To attract the maximum number of carriers offering innovative and affordable plans, and to make the exchange sustainable for the long term for taxpayers, as well as individuals and small businesses seeking health coverage, I recommend that New York take the following steps:
-Encourage competition among all qualifying health plans. The exchange should primarily be a clearinghouse for insurance competition based on the ACA's minimum actuarial standards.
-Offer flexibility in insurance design. New York should allow insurers to experiment with a wide range of co-payment and deductible designs, including Health Savings Accounts and other high-deductible plans.

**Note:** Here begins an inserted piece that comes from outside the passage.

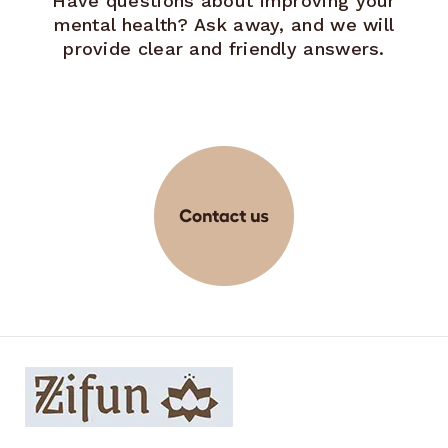
Have questions about improving your
mental health? Ask away, and we will
provide clear and friendly answers.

-Create affordable insurance options for younger and healthier enrollees. New York should expand the state's age-banding rules to the ACA allowed 3-1 premium ratio (a reform that would require legislative action).
-Establish political independence. The exchange should be chartered as a quasi-independent public authority or chartered nonprofit rather than housed in an existing state agency, such as the Department of Insurance or Health.
-Include defined contribution plans for small businesses. The state's small business exchange should include a defined contribution option for small businesses, combined with a premium-aggregator function to help many more small businesses and their employees find affordable health-insurance options.
There are obviously many other issues to consider, but I believe that an exchange formed around these core principles has the best option for making the exchange sustainable and affordable for New York's uninsured, small businesses, and taxpayers in 2014 and beyond.
Paul Howard is a Manhattan Institute senior fellow and director of the Manhattan Institute's Center for Medical Progress. He is the author of "Building a Market-Based Health-Insurance Exchange in New York."